Ein Kellerschacht, der voll läuft, ist der Albtraum jedes Hausbesitzers. Innerhalb weniger Minuten drückt das Wasser gegen die Kellertür – eine Barriere, die baulich meist nicht für hohen Wasserdruck ausgelegt ist. Erfahren Sie hier, wie Sie Ihre Kellertür effektiv nachrüsten.
Warum die Kellertür die größte Schwachstelle ist
Kellertüren befinden sich meist am tiefsten Punkt des Hauses. Bei Starkregen fungieren Kellerschächte wie Trichter. Sobald der Abfluss die Wassermassen nicht mehr bewältigen kann, steigt der Wasserspiegel im Schacht rapide an.
Das Problem: Herkömmliche Kellertüren sind nur gegen Schlagregen abgedichtet. Einem stehenden Wasserstand von 30 cm oder mehr halten die Dichtungen und die Zarge nicht stand. Das Wasser dringt durch die Schlüssellöcher, den Türspalt oder wird unter der Tür hindurchgepresst.
2. Dammbalken-Systeme: Die Profilösung zum Nachrüsten
Unsere Aluminium-Dammbalken sind die effektivste Methode, um eine bestehende Kellertür hochwasserfest zu machen, ohne die gesamte Tür austauschen zu müssen.
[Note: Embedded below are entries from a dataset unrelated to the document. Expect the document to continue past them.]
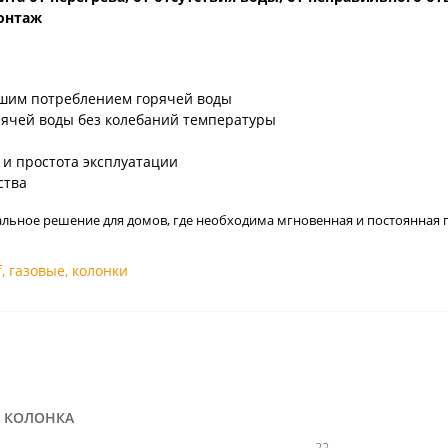
онтаж
ьшим потреблением горячей воды
ячей воды без колебаний температуры
и простота эксплуатации
ства
еальное решение для домов, где необходима мгновенная и постоянная г
f
,
газовые
,
колонки
Я КОЛОНКА
22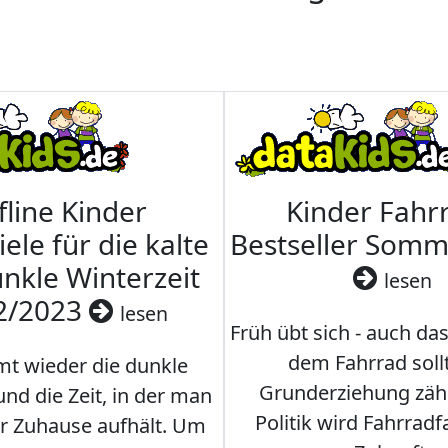
fline Kinder
Kinder Fahrr
iele für die kalte
Bestseller Som
nkle Winterzeit
lesen
2/2023
lesen
Früh übt sich - auch da
dem Fahrrad soll
t wieder die dunkle
Grunderziehung zähl
und die Zeit, in der man
Politik wird Fahrradf
er Zuhause aufhält. Um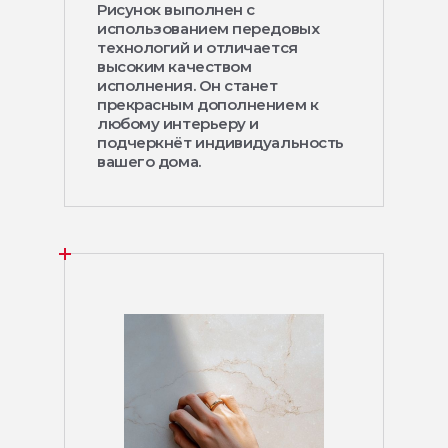
Рисунок выполнен с
использованием передовых
технологий и отличается
высоким качеством
исполнения. Он станет
прекрасным дополнением к
любому интерьеру и
подчеркнёт индивидуальность
вашего дома.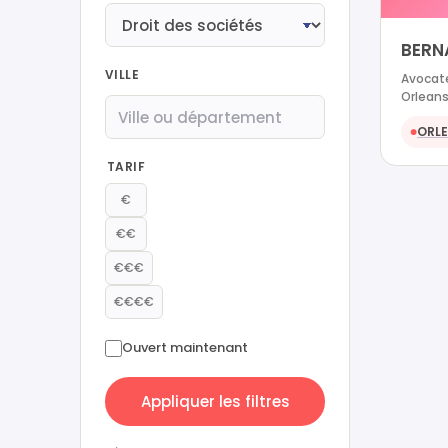
BERN
VILLE
Avocate
Orlean
ORL
●
TARIF
€
€€
€€€
€€€€
Ouvert maintenant
Appliquer les filtres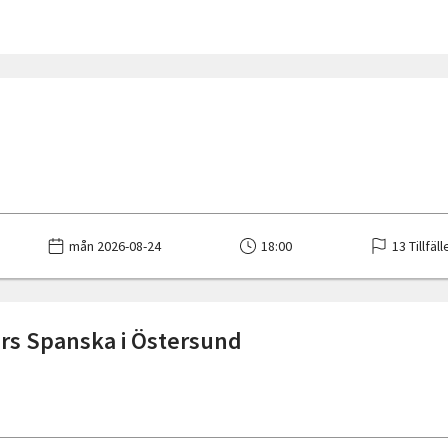
mån 2026-08-24
18:00
13 Tillfäll
rs Spanska i Östersund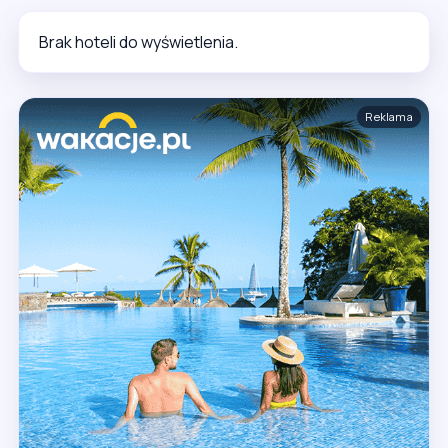
Brak hoteli do wyświetlenia.
Reklama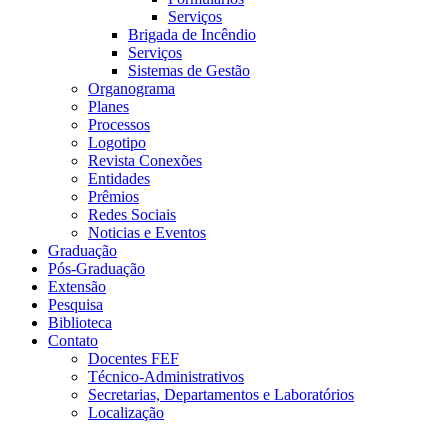
Serviços
Brigada de Incêndio
Serviços
Sistemas de Gestão
Organograma
Planes
Processos
Logotipo
Revista Conexões
Entidades
Prêmios
Redes Sociais
Noticias e Eventos
Graduação
Pós-Graduação
Extensão
Pesquisa
Biblioteca
Contato
Docentes FEF
Técnico-Administrativos
Secretarias, Departamentos e Laboratórios
Localização
Menu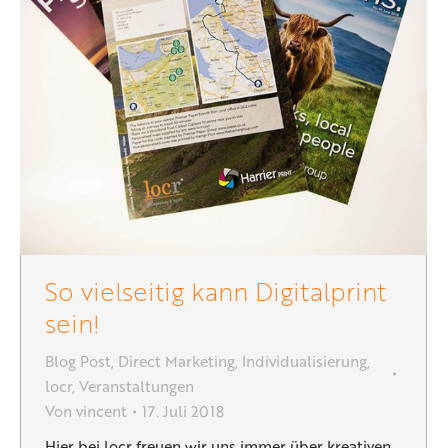
So vielseitig kann Digitalprint
sein!
Blog Post
,
Direct Marketing
,
Individualisierung
,
locr
,
Veranstaltungen
Von
vincent
17. Juli 2018
Hier bei locr freuen wir uns immer über kreativen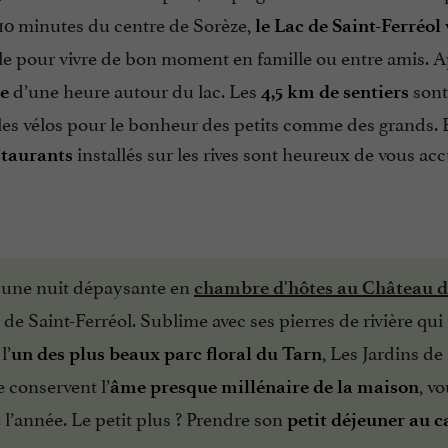
 10 minutes du centre de Sorèze,
le Lac de Saint-Ferréol
ble pour vivre de bon moment en famille ou entre amis. 
d’une heure autour du lac. Les
sont
de
4,5 km de sentiers
 les vélos pour le bonheur des petits comme des grands. E
installés sur les rives sont heureux de vous accu
staurants
 une nuit dépaysante en
chambre d'hôtes au Château d
de Saint-Ferréol. Sublime avec ses pierres de rivière qui 
l’
, Les Jardins de
un des plus beaux parc floral du Tarn
 conservent l’
, v
âme presque millénaire de la maison
l’année. Le petit plus ? Prendre son
petit déjeuner au c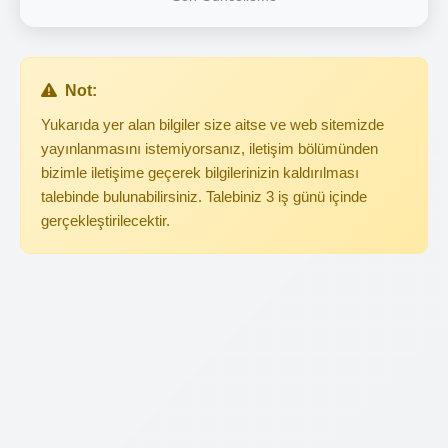
Not:
Yukarıda yer alan bilgiler size aitse ve web sitemizde
yayınlanmasını istemiyorsanız, iletişim bölümünden
bizimle iletişime geçerek bilgilerinizin kaldırılması
talebinde bulunabilirsiniz. Talebiniz 3 iş günü içinde
gerçekleştirilecektir.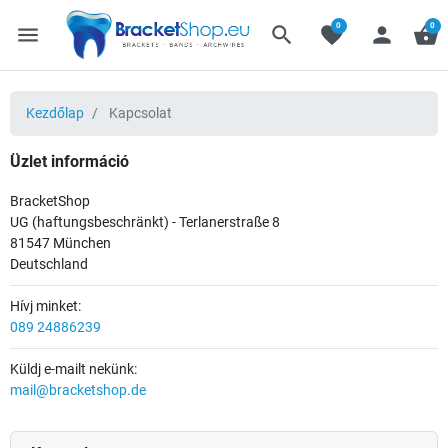
0
0
menu
search
favorite
person
shopping_basket
Kezdőlap
Kapcsolat
Üzlet információ
BracketShop
UG (haftungsbeschränkt) - Terlanerstraße 8
81547 München
Deutschland
Hívj minket:
089 24886239
Küldj e-mailt nekünk:
mail@bracketshop.de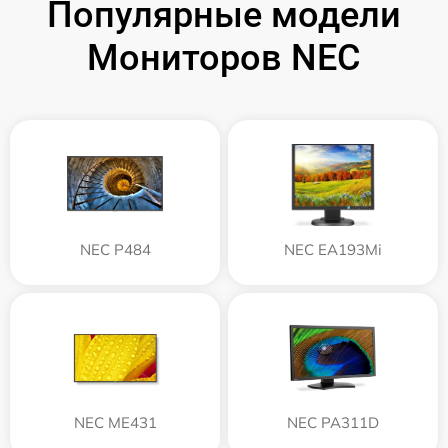
Популярные модели
Мониторов NEC
NEC P484
NEC EA193Mi
NEC ME431
NEC PA311D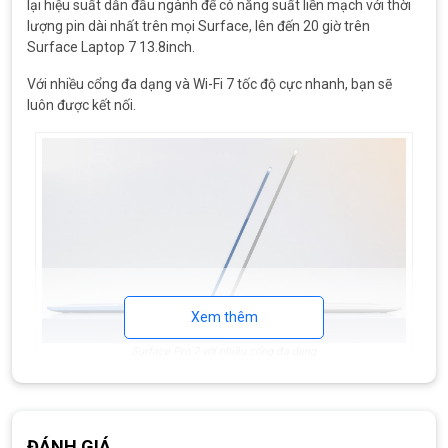
lại hiệu suất dẫn đầu ngành để có năng suất liền mạch với thời
lượng pin dài nhất trên mọi Surface, lên đến 20 giờ trên
Surface Laptop 7 13.8inch.
Với nhiều cổng đa dạng và Wi-Fi 7 tốc độ cực nhanh, bạn sẽ
luôn được kết nối.
Xem thêm
Surface Pro 7 với nhiều cổng đa dạng
Surface Laptop 7 13.8inch Snapdragon X Elite/Ram
64GB/SSD 1TB
có Camera Full HD Surface Studio hỗ trợ các
Hiệu ứng Windows Studio được hỗ trợ bởi AI như Tự động tạo
ĐÁNH GIÁ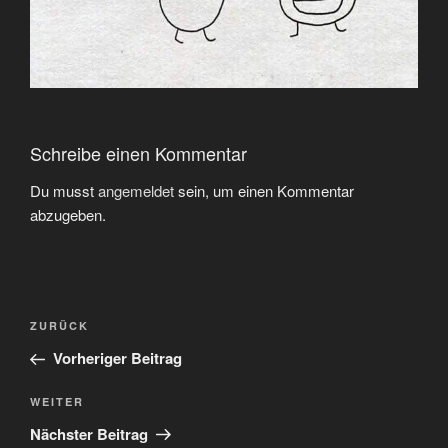
Schreibe einen Kommentar
Du musst
angemeldet
sein, um einen Kommentar
abzugeben.
Beitragsnavigation
Vorheriger
ZURÜCK
Beitrag
Vorheriger Beitrag
Nächster
WEITER
Beitrag
Nächster Beitrag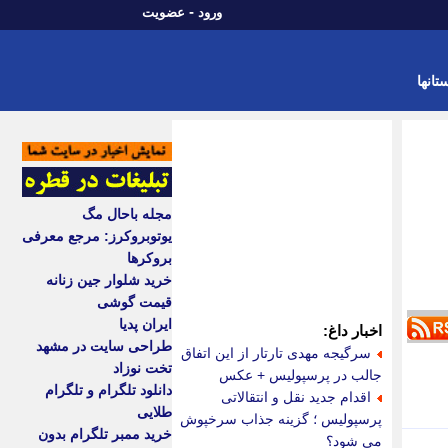
-
ورود
عضویت
تانها
مجله باحال مگ
یوتوبروکرز: مرجع معرفی
بروکرها
خرید شلوار جین زنانه
قیمت گوشی
ایران پدیا
اخبار داغ:
طراحی سایت در مشهد
سرگیجه مهدی تارتار از این اتفاق
تخت نوزاد
جالب در پرسپولیس + عکس
دانلود تلگرام و تلگرام
اقدام جدید نقل و انتقالاتی
طلایی
پرسپولیس ؛ گزینه جذاب سرخپوش
خرید ممبر تلگرام بدون
می شود؟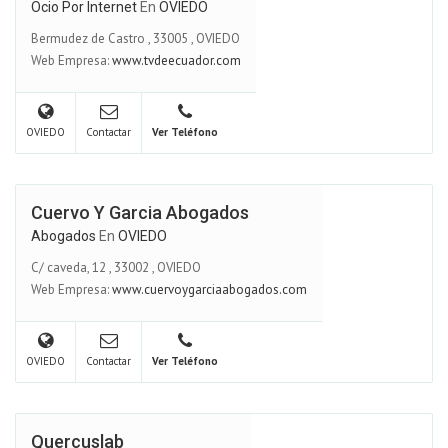
Ocio Por Internet
En
OVIEDO
Bermudez de Castro
,
33005
,
OVIEDO
Web Empresa:
www.tvdeecuador.com
OVIEDO
Contactar
Ver Teléfono
Cuervo Y Garcia Abogados
Abogados
En
OVIEDO
C/ caveda, 12
,
33002
,
OVIEDO
Web Empresa:
www.cuervoygarciaabogados.com
OVIEDO
Contactar
Ver Teléfono
Quercuslab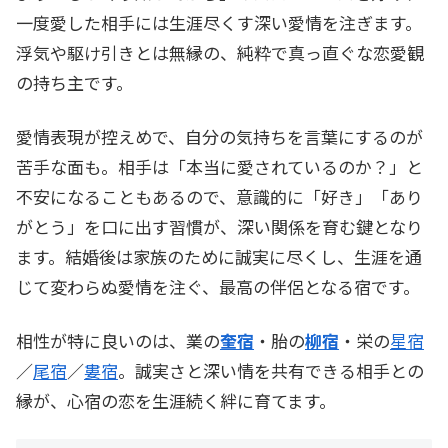
一度愛した相手には生涯尽くす深い愛情を注ぎます。
浮気や駆け引きとは無縁の、純粋で真っ直ぐな恋愛観
の持ち主です。
愛情表現が控えめで、自分の気持ちを言葉にするのが
苦手な面も。相手は「本当に愛されているのか？」と
不安になることもあるので、意識的に「好き」「あり
がとう」を口に出す習慣が、深い関係を育む鍵となり
ます。結婚後は家族のために誠実に尽くし、生涯を通
じて変わらぬ愛情を注ぐ、最高の伴侶となる宿です。
相性が特に良いのは、業の
奎宿
・胎の
柳宿
・栄の
星宿
／
尾宿
／
婁宿
。誠実さと深い情を共有できる相手との
縁が、心宿の恋を生涯続く絆に育てます。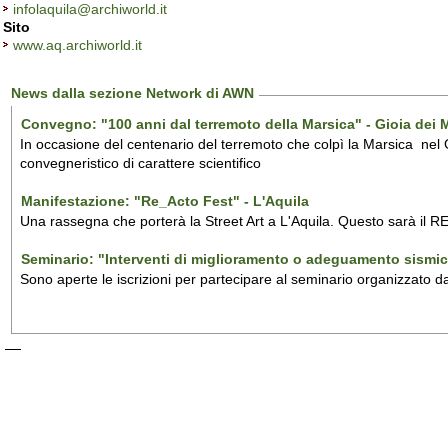
infolaquila@archiworld.it
Sito
www.aq.archiworld.it
News dalla sezione Network di AWN
Convegno: "100 anni dal terremoto della Marsica" - Gioia dei 
In occasione del centenario del terremoto che colpì la Marsica nel
convegneristico di carattere scientifico
Manifestazione: "Re_Acto Fest" - L'Aquila
Una rassegna che porterà la Street Art a L'Aquila. Questo sarà il RE
Seminario: "Interventi di miglioramento o adeguamento sismico 
Sono aperte le iscrizioni per partecipare al seminario organizzato dal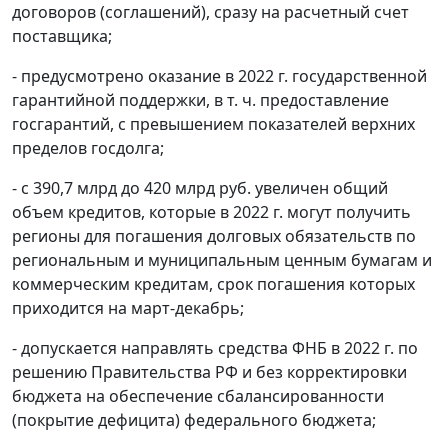
договоров (соглашений), сразу на расчетный счет
поставщика;
- предусмотрено оказание в 2022 г. государственной
гарантийной поддержки, в т. ч. предоставление
госгарантий, с превышением показателей верхних
пределов госдолга;
- с 390,7 млрд до 420 млрд руб. увеличен общий
объем кредитов, которые в 2022 г. могут получить
регионы для погашения долговых обязательств по
региональным и муниципальным ценным бумагам и
коммерческим кредитам, срок погашения которых
приходится на март-декабрь;
- допускается направлять средства ФНБ в 2022 г. по
решению Правительства РФ и без корректировки
бюджета на обеспечение сбалансированности
(покрытие дефицита) федерального бюджета;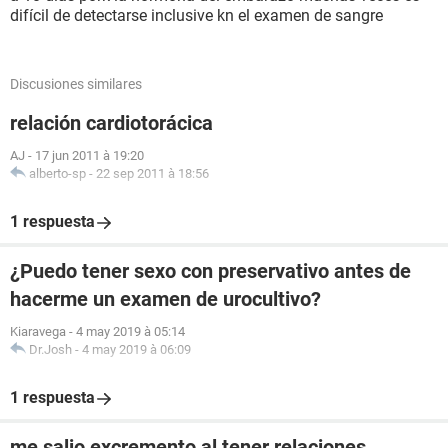
difícil de detectarse inclusive kn el examen de sangre
Discusiones similares
relación cardiotorácica
AJ
-
17 jun 2011 à 19:20
alberto-sp
-
22 sep 2011 à 18:56
1 respuesta
¿Puedo tener sexo con preservativo antes de
hacerme un examen de urocultivo?
Kiaravega
-
4 may 2019 à 05:14
Dr.Josh
-
4 may 2019 à 06:09
1 respuesta
me salio excremento al tener relaciones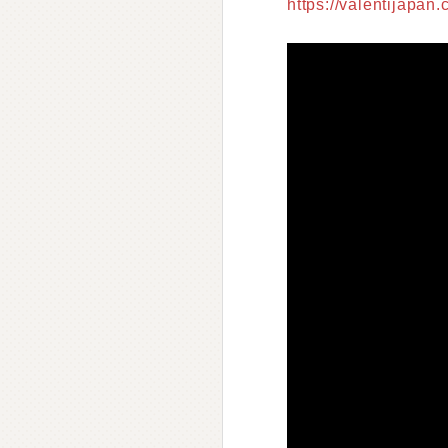
https://valentijapan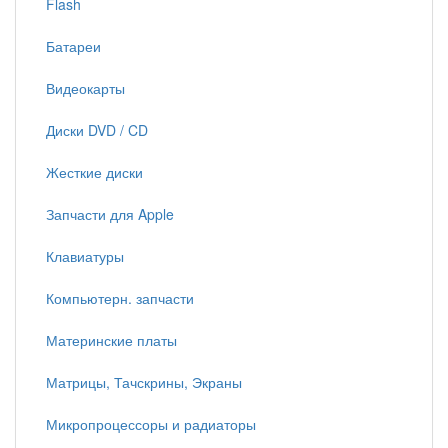
Flash
Батареи
Видеокарты
Диски DVD / CD
Жесткие диски
Запчасти для Apple
Клавиатуры
Компьютерн. запчасти
Материнские платы
Матрицы, Тачскрины, Экраны
Микропроцессоры и радиаторы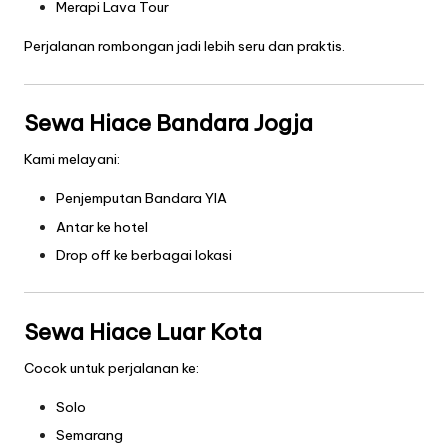
Merapi Lava Tour
Perjalanan rombongan jadi lebih seru dan praktis.
Sewa Hiace Bandara Jogja
Kami melayani:
Penjemputan Bandara YIA
Antar ke hotel
Drop off ke berbagai lokasi
Sewa Hiace Luar Kota
Cocok untuk perjalanan ke:
Solo
Semarang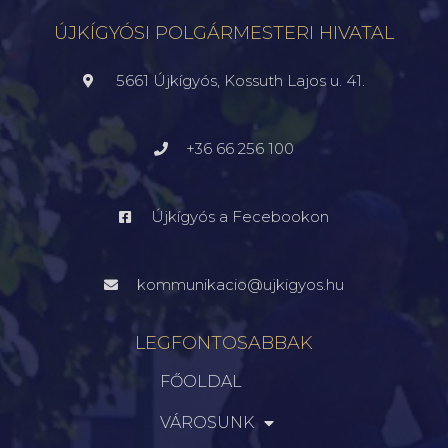
ÚJKÍGYÓSI POLGÁRMESTERI HIVATAL
5661 Újkígyós, Kossuth Lajos u. 41.
+36 66 256 100
Újkígyós a Fecebookon
kommunikacio@ujkigyos.hu
LEGFONTOSABBAK
FŐOLDAL
VÁROSUNK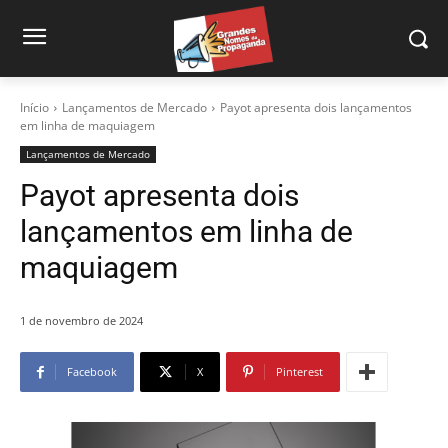
Início
Lançamentos de Mercado
Payot apresenta dois lançamentos
em linha de maquiagem
Lançamentos de Mercado
Payot apresenta dois
lançamentos em linha de
maquiagem
1 de novembro de 2024
Facebook
X
Pinterest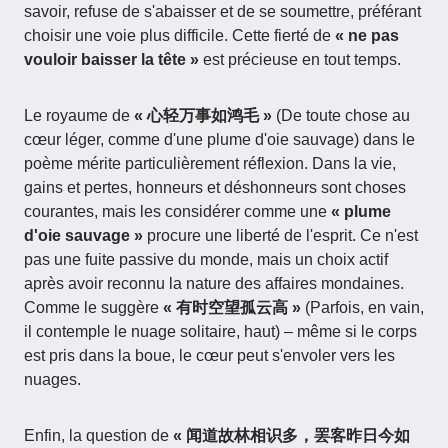
savoir, refuse de s'abaisser et de se soumettre, préférant
choisir une voie plus difficile. Cette fierté de
« ne pas
vouloir baisser la tête »
est précieuse en tout temps.
Le royaume de
« 心轻万事如鸿毛 »
(De toute chose au
cœur léger, comme d'une plume d'oie sauvage) dans le
poème mérite particulièrement réflexion. Dans la vie,
gains et pertes, honneurs et déshonneurs sont choses
courantes, mais les considérer comme une
« plume
d'oie sauvage »
procure une liberté de l'esprit. Ce n'est
pas une fuite passive du monde, mais un choix actif
après avoir reconnu la nature des affaires mondaines.
Comme le suggère
« 有时空望孤云高 »
(Parfois, en vain,
il contemple le nuage solitaire, haut) – même si le corps
est pris dans la boue, le cœur peut s'envoler vers les
nuages.
Enfin, la question de
« 闻道故林相识多，罢客昨日今如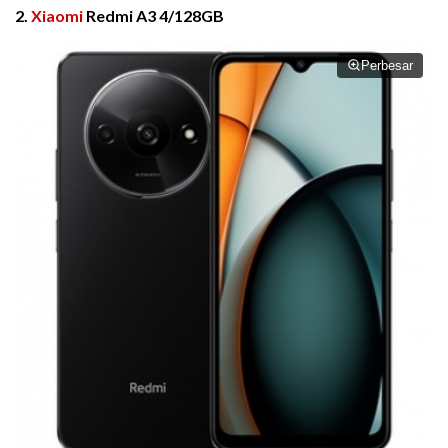
2.
Xiaomi
Redmi A3 4/128GB
Perbesar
Die Vorteile auf einen Blick:
- Maßanfertigung: genau passend für Ihre Türlaibung – Der Hochwasserschutz verlässt vormontiert das Werk
- Schnelle Montage: Im Ernstfall sind die Balken in weniger als 2 Minuten in die Führungsschienen eingesetzt.
- Extreme Dichtigkeit: Hochwertige EPDM-Dichtungen komprimieren unter dem Eigengewicht der Balken und dem Druck des Wassers.
- Langlebigkeit: Rostfreies Aluminium, das Jahrzehnte hält.
3. Montagearten: In der Laibung vs. Auf der Wand
Je nach baulicher Situation an Ihrem Kellerabgang bieten wir zwei Montagesysteme an:
- Montage in der Laibung (U-Profile): Die Führungsschienen werden direkt in den Türrahmen oder das Mauerwerk geschraubt. Das System schließt bündig ab.
- Montage auf der Wand (H-Profile): Wenn in der Laibung kein Platz ist, werden die Schienen von außen auf die Fassade montiert.
4. Checkliste: So messen Sie Ihre Kellertür richtig aus
Breite: Messen Sie die lichte Weite der Türöffnung an drei Stellen (unten, mitte, oben). Das kleinste Maß zählt.
Schutzhöhe: Wie hoch stand das Wasser beim letzten Mal? Wir empfehlen eine Schutzhöhe von mindestens 20 cm über dem höchsten jemals gemessenen Pegel.
Untergrund: Ist die Bodenfläche eben? Für eine 100%ige Abdichtung muss die Bodenplatte glatt und rissfrei sein.
Häufig gestellte Fragen (FAQ) – Hochwasserschutz Kellertür
Hält das System auch bei drückendem Grundwasser?
Unsere Dammbalken-Systeme sind primär gegen Oberflächenwasser von außen (Starkregen, Flut) konzipiert. Wenn Wasser durch die Bodenplatte oder das Fundament drückt (Grundwasser), sind zusätzliche bauliche Abdichtungen am Mauerwerk notwendig.
Kann ich die Dammbalken alleine aufbauen?
Ja. Die Aluminium-Profile sind leicht und handlich. Ein Standard-System für eine Kellertür lässt sich von einer Person in weniger als 2 Minuten ohne Werkzeug in die fest montierten Führungsschienen einsetzen.
Wie finde ich die richtige Schutzhöhe für meine Kellertür?
Wir empfehlen, die Schutzhöhe mindestens 20 cm über dem höchsten jemals gemessenen Pegelstand zu wählen. Bei Kellerschächten ist oft ein Schutz bis zur Oberkante des Schachtes sinnvoll, um einen „Wasserfall-Effekt“ zu verhindern.
Ist eine Montage auf unebenem Untergrund möglich?
Für eine 100%ige Dichtigkeit muss die Bodenfläche eben und rissfrei sein. Bei sehr unebenen Böden (z. B. altem Beton) empfehlen wir das Einlassen einer flachen Bodenschiene aus Edelstahl, die wir optional mitliefern.